Collected data entries
==*==

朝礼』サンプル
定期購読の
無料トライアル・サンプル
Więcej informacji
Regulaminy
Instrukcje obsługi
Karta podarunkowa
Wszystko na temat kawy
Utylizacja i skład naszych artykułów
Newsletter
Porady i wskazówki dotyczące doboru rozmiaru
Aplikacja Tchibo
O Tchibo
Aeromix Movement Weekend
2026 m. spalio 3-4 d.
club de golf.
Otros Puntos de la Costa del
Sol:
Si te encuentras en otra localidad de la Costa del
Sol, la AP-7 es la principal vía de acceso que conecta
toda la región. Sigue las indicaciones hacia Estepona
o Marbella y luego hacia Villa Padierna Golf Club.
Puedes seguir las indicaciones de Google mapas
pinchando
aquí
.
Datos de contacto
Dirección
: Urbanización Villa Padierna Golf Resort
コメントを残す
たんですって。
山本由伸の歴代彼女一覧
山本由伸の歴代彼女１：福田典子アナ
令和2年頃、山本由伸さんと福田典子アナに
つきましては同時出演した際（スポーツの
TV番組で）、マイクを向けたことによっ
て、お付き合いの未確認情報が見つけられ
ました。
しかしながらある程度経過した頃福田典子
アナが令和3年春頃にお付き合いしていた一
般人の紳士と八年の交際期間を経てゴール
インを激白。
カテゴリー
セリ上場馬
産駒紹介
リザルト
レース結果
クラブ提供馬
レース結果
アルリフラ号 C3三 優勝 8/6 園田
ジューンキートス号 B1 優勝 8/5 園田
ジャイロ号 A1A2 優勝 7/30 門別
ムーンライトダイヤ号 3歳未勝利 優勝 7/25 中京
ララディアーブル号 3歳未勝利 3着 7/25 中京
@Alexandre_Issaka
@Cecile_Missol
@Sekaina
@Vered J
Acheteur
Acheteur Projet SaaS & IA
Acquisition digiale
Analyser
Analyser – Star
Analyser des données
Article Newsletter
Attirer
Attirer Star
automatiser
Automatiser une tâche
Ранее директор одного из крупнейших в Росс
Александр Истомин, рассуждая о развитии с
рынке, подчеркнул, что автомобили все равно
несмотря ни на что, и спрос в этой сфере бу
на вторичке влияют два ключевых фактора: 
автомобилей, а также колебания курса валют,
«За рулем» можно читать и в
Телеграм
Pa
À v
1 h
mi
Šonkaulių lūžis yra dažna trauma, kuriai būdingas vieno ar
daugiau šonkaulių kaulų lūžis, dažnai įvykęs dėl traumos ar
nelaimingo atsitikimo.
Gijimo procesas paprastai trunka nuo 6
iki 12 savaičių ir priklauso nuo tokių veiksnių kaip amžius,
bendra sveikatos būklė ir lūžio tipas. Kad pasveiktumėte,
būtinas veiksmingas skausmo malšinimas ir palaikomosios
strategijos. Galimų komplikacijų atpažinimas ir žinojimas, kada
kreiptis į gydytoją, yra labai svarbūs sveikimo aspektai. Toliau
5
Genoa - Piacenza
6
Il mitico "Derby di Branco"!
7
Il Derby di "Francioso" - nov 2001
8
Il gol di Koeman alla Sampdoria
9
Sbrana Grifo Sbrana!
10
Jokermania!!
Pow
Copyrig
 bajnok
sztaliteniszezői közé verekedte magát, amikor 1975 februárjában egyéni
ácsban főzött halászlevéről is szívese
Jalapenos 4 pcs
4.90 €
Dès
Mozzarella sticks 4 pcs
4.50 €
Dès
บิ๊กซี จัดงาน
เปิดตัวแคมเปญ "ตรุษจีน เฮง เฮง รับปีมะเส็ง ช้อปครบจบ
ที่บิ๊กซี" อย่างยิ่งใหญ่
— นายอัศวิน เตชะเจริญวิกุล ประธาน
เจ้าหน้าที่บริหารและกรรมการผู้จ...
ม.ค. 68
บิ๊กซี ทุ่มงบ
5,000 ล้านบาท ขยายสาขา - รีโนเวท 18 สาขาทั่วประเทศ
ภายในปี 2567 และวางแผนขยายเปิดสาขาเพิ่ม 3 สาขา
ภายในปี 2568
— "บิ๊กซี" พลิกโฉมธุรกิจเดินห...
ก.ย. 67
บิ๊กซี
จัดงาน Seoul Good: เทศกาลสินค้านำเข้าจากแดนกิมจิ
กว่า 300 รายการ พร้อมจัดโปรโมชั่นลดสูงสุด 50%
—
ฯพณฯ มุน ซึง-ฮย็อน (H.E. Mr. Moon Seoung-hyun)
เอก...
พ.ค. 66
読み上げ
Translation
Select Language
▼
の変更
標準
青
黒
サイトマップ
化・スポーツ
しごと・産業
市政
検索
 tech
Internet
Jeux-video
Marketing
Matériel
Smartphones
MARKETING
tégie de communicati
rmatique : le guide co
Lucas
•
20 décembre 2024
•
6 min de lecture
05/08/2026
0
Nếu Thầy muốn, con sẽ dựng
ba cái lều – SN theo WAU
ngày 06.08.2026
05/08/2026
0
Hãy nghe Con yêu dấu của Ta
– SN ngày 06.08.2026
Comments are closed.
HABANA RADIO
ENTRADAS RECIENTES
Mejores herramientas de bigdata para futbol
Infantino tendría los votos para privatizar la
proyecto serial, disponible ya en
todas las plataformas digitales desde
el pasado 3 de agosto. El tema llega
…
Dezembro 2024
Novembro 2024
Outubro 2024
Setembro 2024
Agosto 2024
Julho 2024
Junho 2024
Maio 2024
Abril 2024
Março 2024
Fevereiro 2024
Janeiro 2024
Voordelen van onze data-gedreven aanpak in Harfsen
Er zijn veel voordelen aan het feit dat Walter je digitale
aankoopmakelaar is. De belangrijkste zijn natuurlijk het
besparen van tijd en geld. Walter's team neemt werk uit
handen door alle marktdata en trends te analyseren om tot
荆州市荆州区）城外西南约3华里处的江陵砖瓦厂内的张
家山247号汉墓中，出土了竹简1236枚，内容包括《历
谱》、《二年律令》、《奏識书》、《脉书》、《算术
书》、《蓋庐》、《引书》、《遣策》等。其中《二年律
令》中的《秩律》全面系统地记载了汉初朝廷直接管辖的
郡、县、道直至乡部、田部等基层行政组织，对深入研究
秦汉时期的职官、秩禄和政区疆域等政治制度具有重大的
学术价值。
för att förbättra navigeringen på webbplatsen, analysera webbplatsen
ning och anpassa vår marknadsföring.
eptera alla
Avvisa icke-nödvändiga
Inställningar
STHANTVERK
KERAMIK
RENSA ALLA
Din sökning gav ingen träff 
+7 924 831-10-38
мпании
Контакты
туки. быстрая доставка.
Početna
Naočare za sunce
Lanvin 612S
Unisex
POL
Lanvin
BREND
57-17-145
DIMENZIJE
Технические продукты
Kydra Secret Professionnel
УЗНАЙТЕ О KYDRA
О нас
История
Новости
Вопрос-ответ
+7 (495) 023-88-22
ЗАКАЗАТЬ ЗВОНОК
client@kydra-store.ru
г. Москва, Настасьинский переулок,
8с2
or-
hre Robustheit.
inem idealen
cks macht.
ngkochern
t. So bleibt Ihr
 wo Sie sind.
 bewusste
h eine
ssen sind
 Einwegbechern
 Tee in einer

==*==

**EXERCISE REQUIREMENTS**
Can you convert everything from the start of the records down to the line containing "ムーンライトダイヤ号 3歳未勝利 優勝 7/25 中京" into a Markdown table with the columns Row and Line, numbering each line and leaving out blank lines?

**ANSWER TO THIS TASK**
| Row | Line |
|---|---|
| 1 | 朝礼』サンプル |
| 2 | 定期購読の |
| 3 | 無料トライアル・サンプル |
| 4 | Więcej informacji |
| 5 | Regulaminy |
| 6 | Instrukcje obsługi |
| 7 | Karta podarunkowa |
| 8 | Wszystko na temat kawy |
| 9 | Utylizacja i skład naszych artykułów |
| 10 | Newsletter |
| 11 | Porady i wskazówki dotyczące doboru rozmiaru |
| 12 | Aplikacja Tchibo |
| 13 | O Tchibo |
| 14 | Aeromix Movement Weekend |
| 15 | 2026 m. spalio 3-4 d. |
| 16 | club de golf. |
| 17 | Otros Puntos de la Costa del |
| 18 | Sol: |
| 19 | Si te encuentras en otra localidad de la Costa del |
| 20 | Sol, la AP-7 es la principal vía de acceso que conecta |
| 21 | toda la región. Sigue las indicaciones hacia Estepona |
| 22 | o Marbella y luego hacia Villa Padierna Golf Club. |
| 23 | Puedes seguir las indicaciones de Google mapas |
| 24 | pinchando |
| 25 | aquí |
| 26 | . |
| 27 | Datos de contacto |
| 28 | Dirección |
| 29 | : Urbanización Villa Padierna Golf Resort |
| 30 | コメントを残す |
| 31 | たんですって。 |
| 32 | 山本由伸の歴代彼女一覧 |
| 33 | 山本由伸の歴代彼女１：福田典子アナ |
| 34 | 令和2年頃、山本由伸さんと福田典子アナに |
| 35 | つきましては同時出演した際（スポーツの |
| 36 | TV番組で）、マイクを向けたことによっ |
| 37 | て、お付き合いの未確認情報が見つけられ |
| 38 | ました。 |
| 39 | しかしながらある程度経過した頃福田典子 |
| 40 | アナが令和3年春頃にお付き合いしていた一 |
| 41 | 般人の紳士と八年の交際期間を経てゴール |
| 42 | インを激白。 |
| 43 | カテゴリー |
| 44 | セリ上場馬 |
| 45 | 産駒紹介 |
| 46 | リザルト |
| 47 | レース結果 |
| 48 | クラブ提供馬 |
| 49 | レース結果 |
| 50 | アルリフラ号 C3三 優勝 8/6 園田 |
| 51 | ジューンキートス号 B1 優勝 8/5 園田 |
| 52 | ジャイロ号 A1A2 優勝 7/30 門別 |
| 53 | ムーンライトダイヤ号 3歳未勝利 優勝 7/25 中京 |